WHAT IS NEEDED » Could you copy every row below word for word, leaving the pictures out?

DATASET CONTENT Start Marker

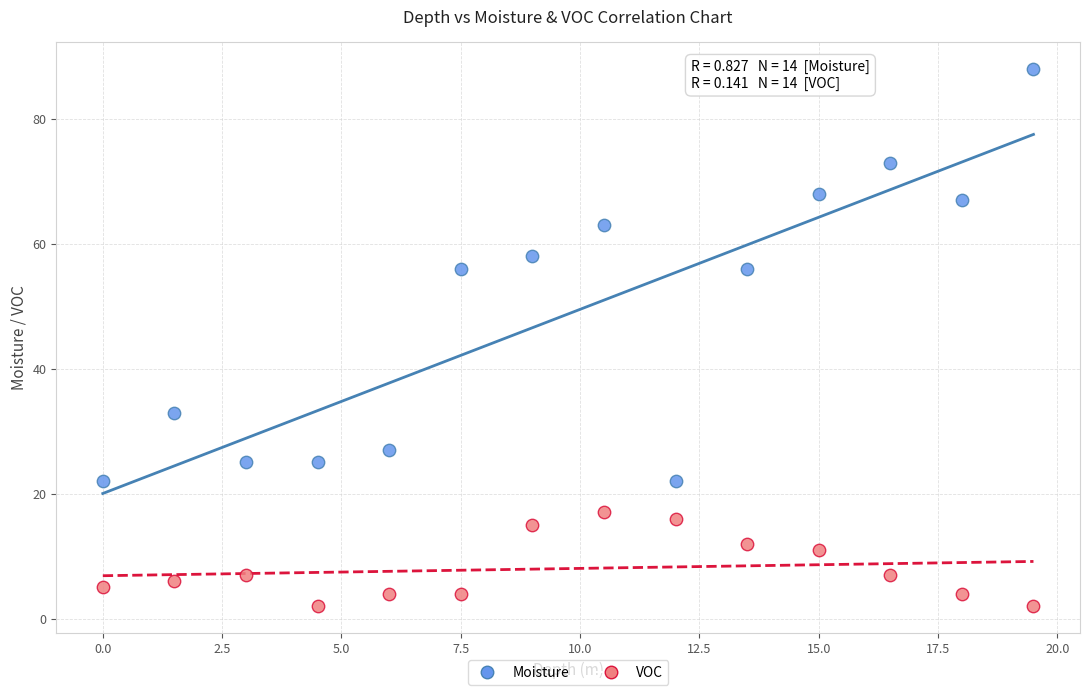

Which series has the widest spread of Y values?

Moisture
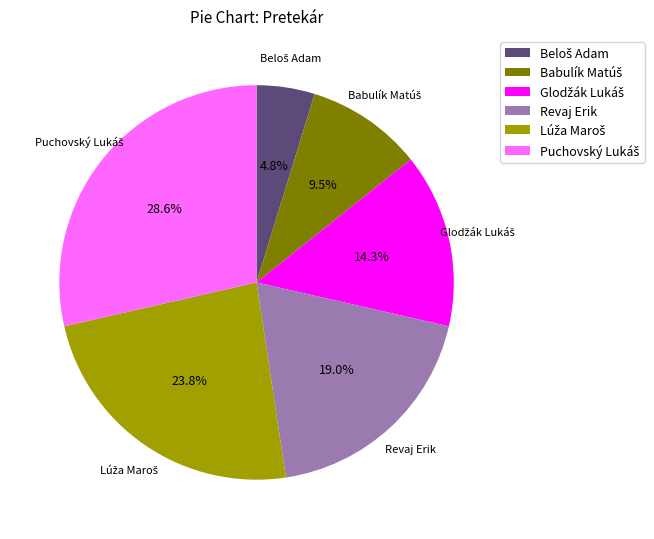

Count the number of slices in the pie.

6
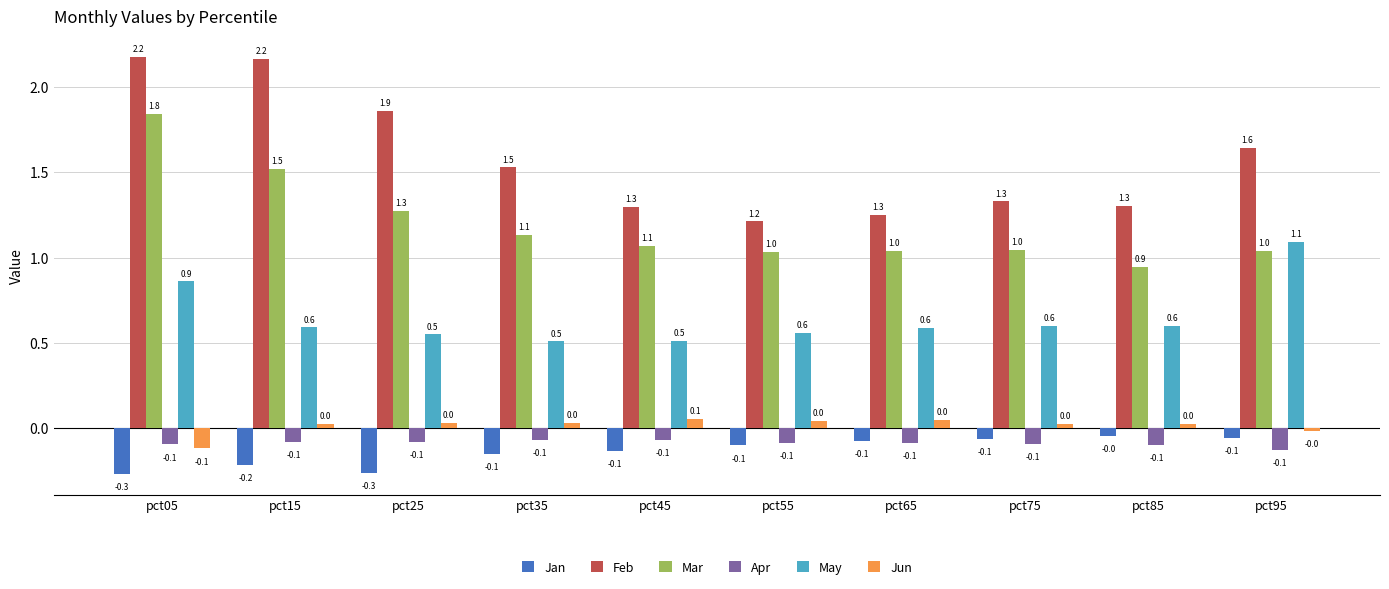

What is the total value across all series at pct65?

2.8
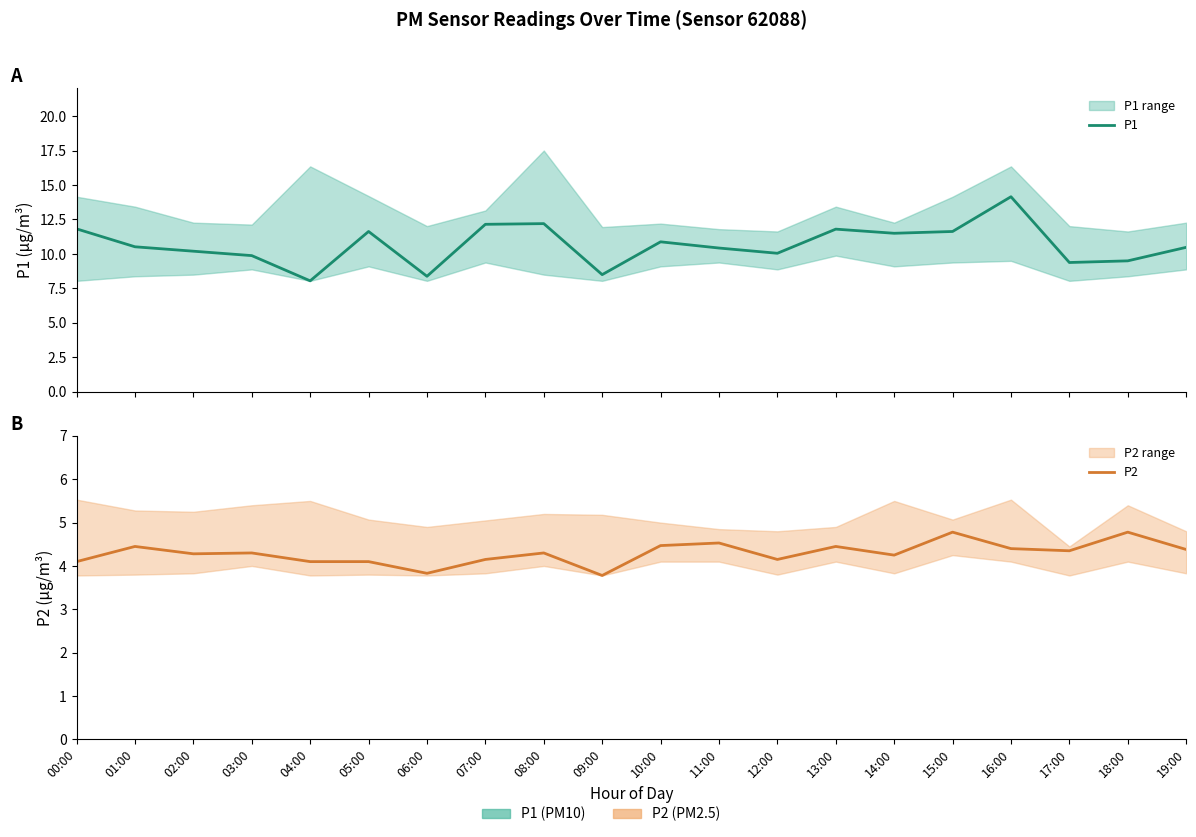

Is it true that P1 equals 10.1 at 12:00?

True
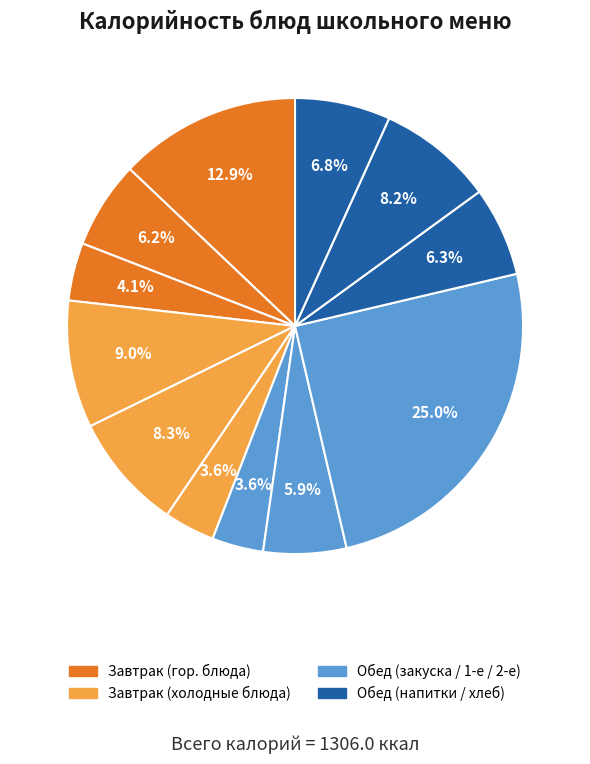

Count the number of slices in the pie.

12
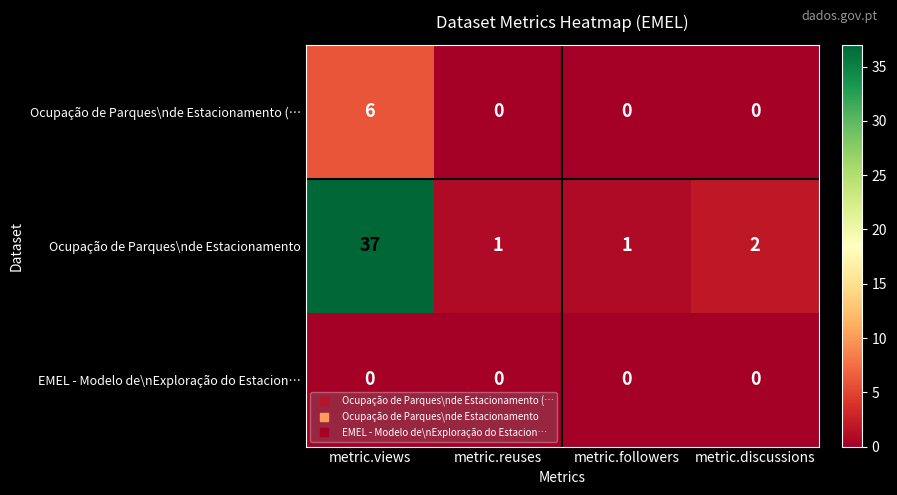

Reading left to right, list all the values displayed in this chart.

Ocupação de Parques\nde Estacionamento (…: 6	0	0	0
Ocupação de Parques\nde Estacionamento: 37	1	1	2
EMEL - Modelo de\nExploração do Estacion…: 0	0	0	0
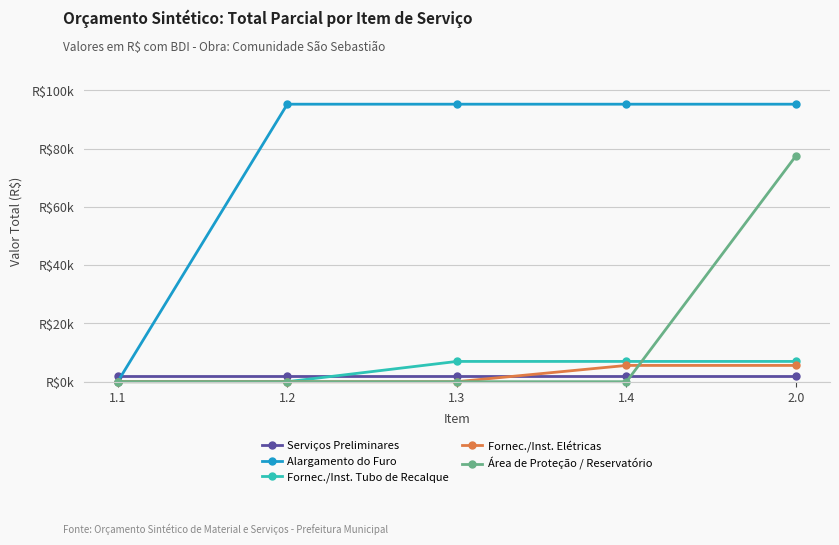

Reading left to right, transcribe all the data shown in this chart.

Serviços Preliminares: 1.1=2055.4	1.2=2055.4	1.3=2055.4	1.4=2055.4	2.0=2055.4
Alargamento do Furo: 1.1=0.0	1.2=95245.4	1.3=95245.4	1.4=95245.4	2.0=95245.4
Fornec./Inst. Tubo de Recalque: 1.1=0.0	1.2=0.0	1.3=6957.2	1.4=6957.2	2.0=6957.2
Fornec./Inst. Elétricas: 1.1=0.0	1.2=0.0	1.3=0.0	1.4=5583.1	2.0=5583.1
Área de Proteção / Reservatório: 1.1=0.0	1.2=0.0	1.3=0.0	1.4=0.0	2.0=77581.6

DATASET CONTENT End Marker

REPLY »
Which series has the widest spread of Y values?

Moisture

Count the number of slices in the pie.

6

What is the total value across all series at pct65?

2.8

Is it true that P1 equals 10.1 at 12:00?

True

Count the number of slices in the pie.

12

Reading left to right, list all the values displayed in this chart.

Ocupação de Parques\nde Estacionamento (…: 6	0	0	0
Ocupação de Parques\nde Estacionamento: 37	1	1	2
EMEL - Modelo de\nExploração do Estacion…: 0	0	0	0

Reading left to right, transcribe all the data shown in this chart.

Serviços Preliminares: 1.1=2055.4	1.2=2055.4	1.3=2055.4	1.4=2055.4	2.0=2055.4
Alargamento do Furo: 1.1=0.0	1.2=95245.4	1.3=95245.4	1.4=95245.4	2.0=95245.4
Fornec./Inst. Tubo de Recalque: 1.1=0.0	1.2=0.0	1.3=6957.2	1.4=6957.2	2.0=6957.2
Fornec./Inst. Elétricas: 1.1=0.0	1.2=0.0	1.3=0.0	1.4=5583.1	2.0=5583.1
Área de Proteção / Reservatório: 1.1=0.0	1.2=0.0	1.3=0.0	1.4=0.0	2.0=77581.6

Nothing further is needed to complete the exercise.